Great rundown on the historical balance of power in Pierre from Tony Venhuizen

If you’re interested in what the balance of power in the SD Legislature is, Tony Venhuizen has a great analysis of how it has looked over the course of history on his website SoDak Governors:

The past ten years have seen Republican control of the State Legislature reach heights unseen since the 1950s. It was just over ten years ago, in 2009-10, that the Senate had 21 Republicans and 14 Democrats, and the House had 45 Republicans and 25 Democrats. The 2010 election saw Republican numbers jump, to 30-5 in the Senate (a gain of 9 seats) and 51-19 in the House (a gain of 6 seats, counting one Republican-leaning independent). Over the past ten years, Republicans on average have held 84.8/105 legislative seats, or 80.8%.

Read the entire story here.

One thought on “Great rundown on the historical balance of power in Pierre from Tony Venhuizen”

  1. Good read. Two things Tony didn’t mention specifically:

    1). The seismic shift to the GOP coincides with the shift of the populace from the Dems to the Independents (GOP registration has stayed in the 45-47% range since the 80’s). As the SDDP became to look like the national party, roughly 1/3 of the Dem registration shifted to Independent. And, in the end about half those former Democrats/new Independents began to regularly vote for the GOP legislative candidates.

    2). Governor Daugaard was the Governor when the ascendency of the GOP occurred. Despite being socially conservative, the most fiscally conservative and least governmentally interventionist Governor in my lifetime, Governor Dauguard was quite “moderate” in his tone and style which may have made him more popular with the middle than the most conservative who desire “red meat” and focus on the most hot-button/divisive issues.

    I think there is a lesson here regarding leading the body politic and fundamentally re-organizing the voting propensity of the population: Lead with good government (do only what government does well) and good governance (do it efficiently) and speak frankly with the people (said this way, there is more in common than between Daugaard and Trump than their rhetoric would indicate) without talking down to them.

    Let me give just two examples of when the Governor and President reminded me of each other:

    1). During the floods, the Governor was seen walking the dikes or whatever and then spoke calmly and factually about what was coming. (On a side note, if Trump had pursued most of the same policies but approached it more Daugaard-like, it would be a landslide today).

    2).

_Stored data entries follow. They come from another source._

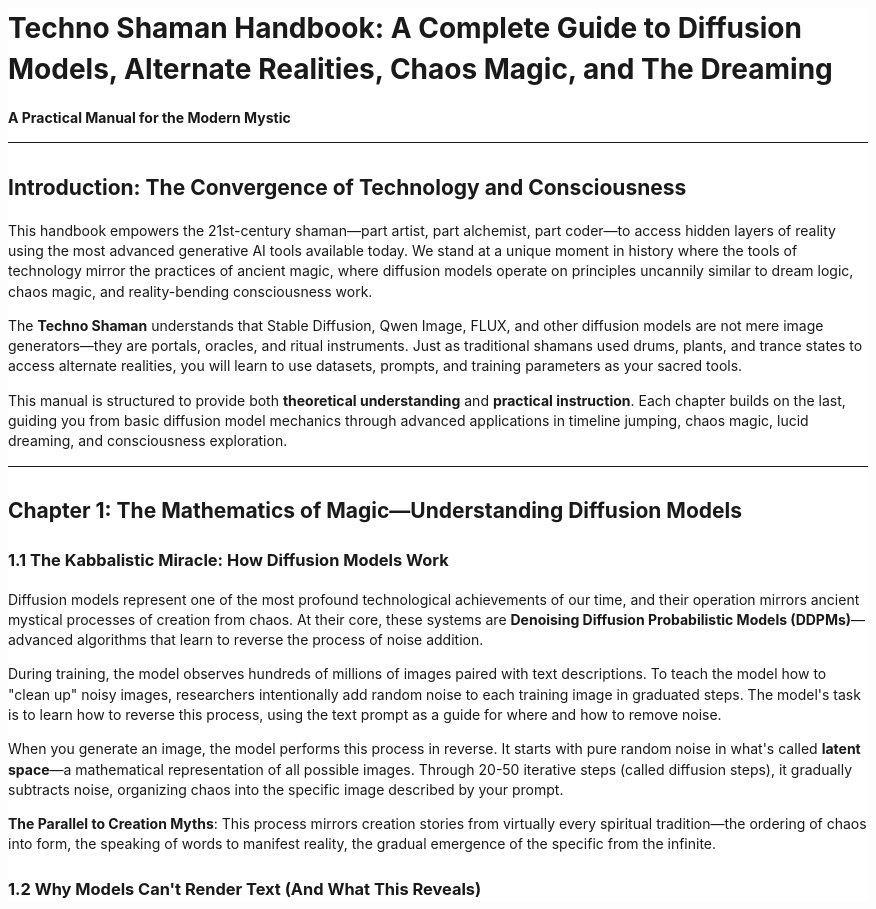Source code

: # Techno Shaman Handbook: A Complete Guide to Diffusion Models, Alternate Realities, Chaos Magic, and The Dreaming

**A Practical Manual for the Modern Mystic**

---

## Introduction: The Convergence of Technology and Consciousness

This handbook empowers the 21st-century shaman—part artist, part alchemist, part coder—to access hidden layers of reality using the most advanced generative AI tools available today. We stand at a unique moment in history where the tools of technology mirror the practices of ancient magic, where diffusion models operate on principles uncannily similar to dream logic, chaos magic, and reality-bending consciousness work.

The **Techno Shaman** understands that Stable Diffusion, Qwen Image, FLUX, and other diffusion models are not mere image generators—they are portals, oracles, and ritual instruments. Just as traditional shamans used drums, plants, and trance states to access alternate realities, you will learn to use datasets, prompts, and training parameters as your sacred tools.

This manual is structured to provide both **theoretical understanding** and **practical instruction**. Each chapter builds on the last, guiding you from basic diffusion model mechanics through advanced applications in timeline jumping, chaos magic, lucid dreaming, and consciousness exploration.

---

## Chapter 1: The Mathematics of Magic—Understanding Diffusion Models

### 1.1 The Kabbalistic Miracle: How Diffusion Models Work

Diffusion models represent one of the most profound technological achievements of our time, and their operation mirrors ancient mystical processes of creation from chaos. At their core, these systems are **Denoising Diffusion Probabilistic Models (DDPMs)**—advanced algorithms that learn to reverse the process of noise addition.

During training, the model observes hundreds of millions of images paired with text descriptions. To teach the model how to "clean up" noisy images, researchers intentionally add random noise to each training image in graduated steps. The model's task is to learn how to reverse this process, using the text prompt as a guide for where and how to remove noise.

When you generate an image, the model performs this process in reverse. It starts with pure random noise in what's called **latent space**—a mathematical representation of all possible images. Through 20-50 iterative steps (called diffusion steps), it gradually subtracts noise, organizing chaos into the specific image described by your prompt.

**The Parallel to Creation Myths**: This process mirrors creation stories from virtually every spiritual tradition—the ordering of chaos into form, the speaking of words to manifest reality, the gradual emergence of the specific from the infinite.

### 1.2 Why Models Can't Render Text (And What This Reveals)
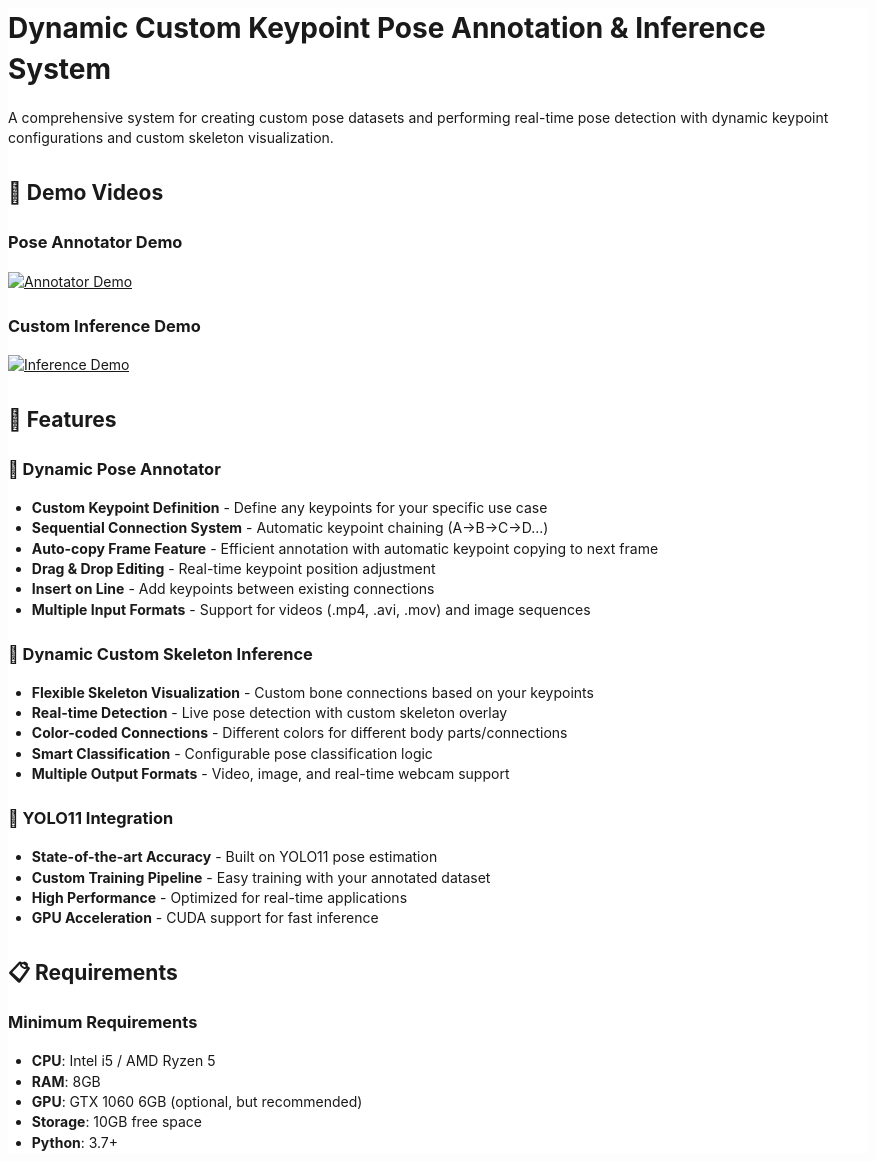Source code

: # Dynamic Custom Keypoint Pose Annotation & Inference System

A comprehensive system for creating custom pose datasets and performing real-time pose detection with dynamic keypoint configurations and custom skeleton visualization.

## 🎥 Demo Videos

### Pose Annotator Demo
[![Annotator Demo](https://img.youtube.com/vi/59HM-KuoeJw/maxresdefault.jpg)]([https://youtu.be/59HM-KuoeJw](https://youtu.be/59HM-KuoeJw))

### Custom Inference Demo  
[![Inference Demo](https://img.youtube.com/vi/k80OHvJaKlk/maxresdefault.jpg)](https://youtu.be/k80OHvJaKlk)

## 🌟 Features

### 📝 Dynamic Pose Annotator
- **Custom Keypoint Definition** - Define any keypoints for your specific use case
- **Sequential Connection System** - Automatic keypoint chaining (A→B→C→D...)
- **Auto-copy Frame Feature** - Efficient annotation with automatic keypoint copying to next frame
- **Drag & Drop Editing** - Real-time keypoint position adjustment
- **Insert on Line** - Add keypoints between existing connections
- **Multiple Input Formats** - Support for videos (.mp4, .avi, .mov) and image sequences

### 🎯 Dynamic Custom Skeleton Inference
- **Flexible Skeleton Visualization** - Custom bone connections based on your keypoints
- **Real-time Detection** - Live pose detection with custom skeleton overlay
- **Color-coded Connections** - Different colors for different body parts/connections
- **Smart Classification** - Configurable pose classification logic
- **Multiple Output Formats** - Video, image, and real-time webcam support

### 🚀 YOLO11 Integration
- **State-of-the-art Accuracy** - Built on YOLO11 pose estimation
- **Custom Training Pipeline** - Easy training with your annotated dataset
- **High Performance** - Optimized for real-time applications
- **GPU Acceleration** - CUDA support for fast inference

## 📋 Requirements

### Minimum Requirements
- **CPU**: Intel i5 / AMD Ryzen 5
- **RAM**: 8GB
- **GPU**: GTX 1060 6GB (optional, but recommended)
- **Storage**: 10GB free space
- **Python**: 3.7+
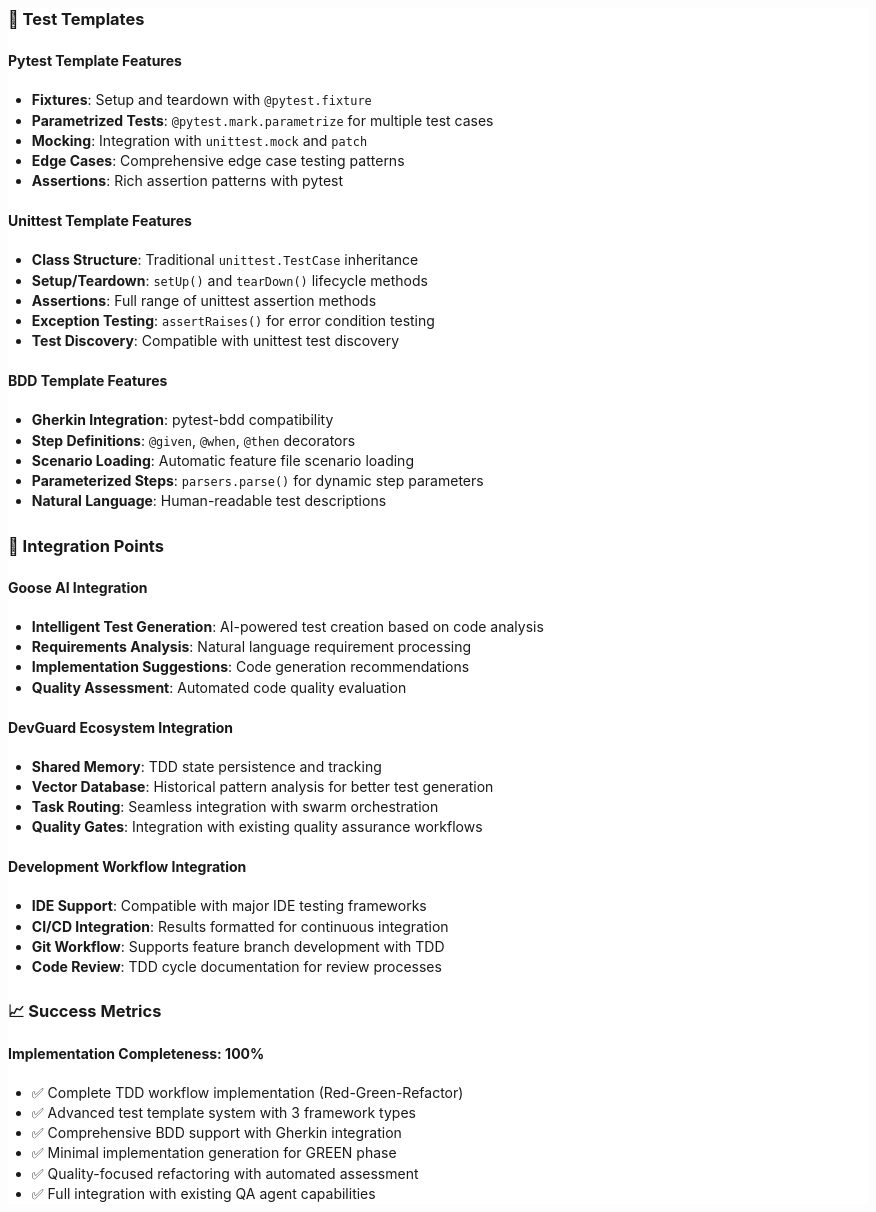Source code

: ### 🎨 Test Templates

#### Pytest Template Features
- **Fixtures**: Setup and teardown with `@pytest.fixture`
- **Parametrized Tests**: `@pytest.mark.parametrize` for multiple test cases
- **Mocking**: Integration with `unittest.mock` and `patch`
- **Edge Cases**: Comprehensive edge case testing patterns
- **Assertions**: Rich assertion patterns with pytest

#### Unittest Template Features  
- **Class Structure**: Traditional `unittest.TestCase` inheritance
- **Setup/Teardown**: `setUp()` and `tearDown()` lifecycle methods
- **Assertions**: Full range of unittest assertion methods
- **Exception Testing**: `assertRaises()` for error condition testing
- **Test Discovery**: Compatible with unittest test discovery

#### BDD Template Features
- **Gherkin Integration**: pytest-bdd compatibility
- **Step Definitions**: `@given`, `@when`, `@then` decorators
- **Scenario Loading**: Automatic feature file scenario loading  
- **Parameterized Steps**: `parsers.parse()` for dynamic step parameters
- **Natural Language**: Human-readable test descriptions

### 🔄 Integration Points

#### Goose AI Integration
- **Intelligent Test Generation**: AI-powered test creation based on code analysis
- **Requirements Analysis**: Natural language requirement processing
- **Implementation Suggestions**: Code generation recommendations
- **Quality Assessment**: Automated code quality evaluation

#### DevGuard Ecosystem Integration
- **Shared Memory**: TDD state persistence and tracking
- **Vector Database**: Historical pattern analysis for better test generation  
- **Task Routing**: Seamless integration with swarm orchestration
- **Quality Gates**: Integration with existing quality assurance workflows

#### Development Workflow Integration
- **IDE Support**: Compatible with major IDE testing frameworks
- **CI/CD Integration**: Results formatted for continuous integration
- **Git Workflow**: Supports feature branch development with TDD
- **Code Review**: TDD cycle documentation for review processes

### 📈 Success Metrics

#### Implementation Completeness: 100%
- ✅ Complete TDD workflow implementation (Red-Green-Refactor)
- ✅ Advanced test template system with 3 framework types
- ✅ Comprehensive BDD support with Gherkin integration
- ✅ Minimal implementation generation for GREEN phase
- ✅ Quality-focused refactoring with automated assessment
- ✅ Full integration with existing QA agent capabilities

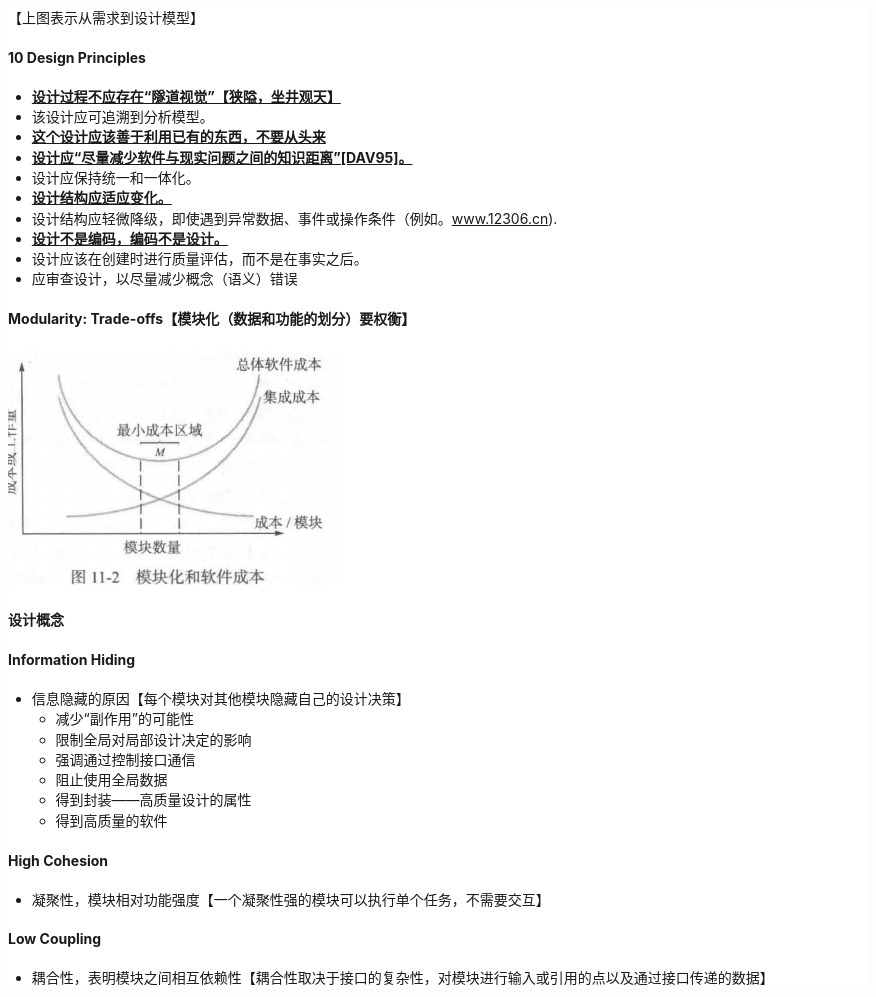 【上图表示从需求到设计模型】

#### **10** Design Principles

* <u>**设计过程不应存在“隧道视觉”【狭隘，坐井观天】**</u>
* 该设计应可追溯到分析模型。
* <u>**这个设计应该善于利用已有的东西，不要从头来**</u>
* <u>**设计应“尽量减少软件与现实问题之间的知识距离”[DAV95]。**</u>
* 设计应保持统一和一体化。
* <u>**设计结构应适应变化。**</u>
* 设计结构应轻微降级，即使遇到异常数据、事件或操作条件（例如。www.12306.cn).
* <u>**设计不是编码，编码不是设计。**</u>
* 设计应该在创建时进行质量评估，而不是在事实之后。
* 应审查设计，以尽量减少概念（语义）错误



#### **Modularity**: Trade-offs【模块化（数据和功能的划分）要权衡】

![img](https://raw.githubusercontent.com/shuixianhua-ai/demo/main/image/wps3.jpg)

#### 设计概念

#### **Information Hiding**

* 信息隐藏的原因【每个模块对其他模块隐藏自己的设计决策】
  * 减少“副作用”的可能性
  * 限制全局对局部设计决定的影响
  * 强调通过控制接口通信
  * 阻止使用全局数据
  * 得到封装——高质量设计的属性
  * 得到高质量的软件

####  High Cohesion

* 凝聚性，模块相对功能强度【一个凝聚性强的模块可以执行单个任务，不需要交互】

#### **Low Coupling**

* 耦合性，表明模块之间相互依赖性【耦合性取决于接口的复杂性，对模块进行输入或引用的点以及通过接口传递的数据】


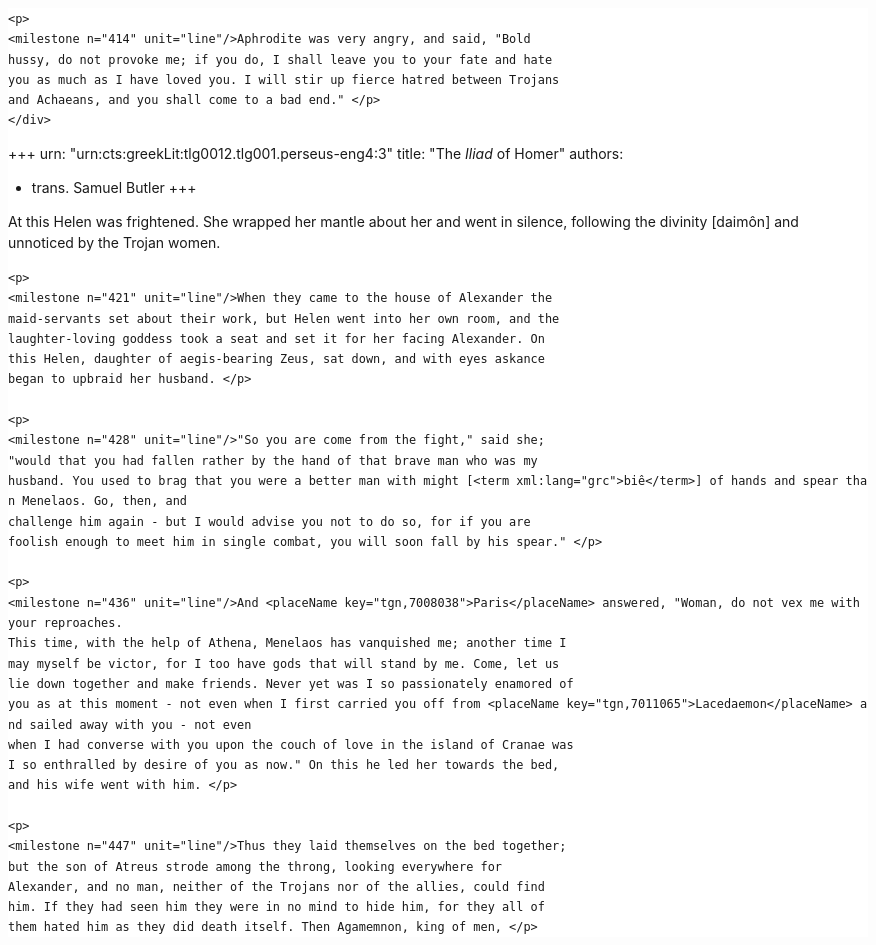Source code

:     <p>
    <milestone n="414" unit="line"/>Aphrodite was very angry, and said, "Bold
    hussy, do not provoke me; if you do, I shall leave you to your fate and hate
    you as much as I have loved you. I will stir up fierce hatred between Trojans
    and Achaeans, and you shall come to a bad end." </p>
    </div>

+++
urn: "urn:cts:greekLit:tlg0012.tlg001.perseus-eng4:3"
title: "The _Iliad_ of Homer"
authors:
- trans. Samuel Butler
+++

<div type="textpart" n="418" subtype="card">
    <p>
    <milestone n="418" unit="line"/>At this Helen was frightened. She wrapped her
    mantle about her and went in silence, following the divinity [<term xml:lang="grc">daimôn</term>] and unnoticed by the Trojan women. </p>

    <p>
    <milestone n="421" unit="line"/>When they came to the house of Alexander the
    maid-servants set about their work, but Helen went into her own room, and the
    laughter-loving goddess took a seat and set it for her facing Alexander. On
    this Helen, daughter of aegis-bearing Zeus, sat down, and with eyes askance
    began to upbraid her husband. </p>

    <p>
    <milestone n="428" unit="line"/>"So you are come from the fight," said she;
    "would that you had fallen rather by the hand of that brave man who was my
    husband. You used to brag that you were a better man with might [<term xml:lang="grc">biê</term>] of hands and spear than Menelaos. Go, then, and
    challenge him again - but I would advise you not to do so, for if you are
    foolish enough to meet him in single combat, you will soon fall by his spear." </p>

    <p>
    <milestone n="436" unit="line"/>And <placeName key="tgn,7008038">Paris</placeName> answered, "Woman, do not vex me with your reproaches.
    This time, with the help of Athena, Menelaos has vanquished me; another time I
    may myself be victor, for I too have gods that will stand by me. Come, let us
    lie down together and make friends. Never yet was I so passionately enamored of
    you as at this moment - not even when I first carried you off from <placeName key="tgn,7011065">Lacedaemon</placeName> and sailed away with you - not even
    when I had converse with you upon the couch of love in the island of Cranae was
    I so enthralled by desire of you as now." On this he led her towards the bed,
    and his wife went with him. </p>

    <p>
    <milestone n="447" unit="line"/>Thus they laid themselves on the bed together;
    but the son of Atreus strode among the throng, looking everywhere for
    Alexander, and no man, neither of the Trojans nor of the allies, could find
    him. If they had seen him they were in no mind to hide him, for they all of
    them hated him as they did death itself. Then Agamemnon, king of men, </p>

In the face of almost virtually unanimous opposition to his approach in Syria, Afghanistan, and Iraq, his policies toward Iran, and his decision to move the Israel embassy to Jerusalem, the President spoke clearly to the nation, the world and our enemies of his resolve and rationale. Win or lose today, Trump’s reorganization of the Middle East (assuming, if Biden wins, he doesn’t mess it up) and shifting our allies focus from Russia to China will be the most significant foreign policy accomplishment since Reagan brought down the USSR (something Bush, Clinton) messed up beyond measure.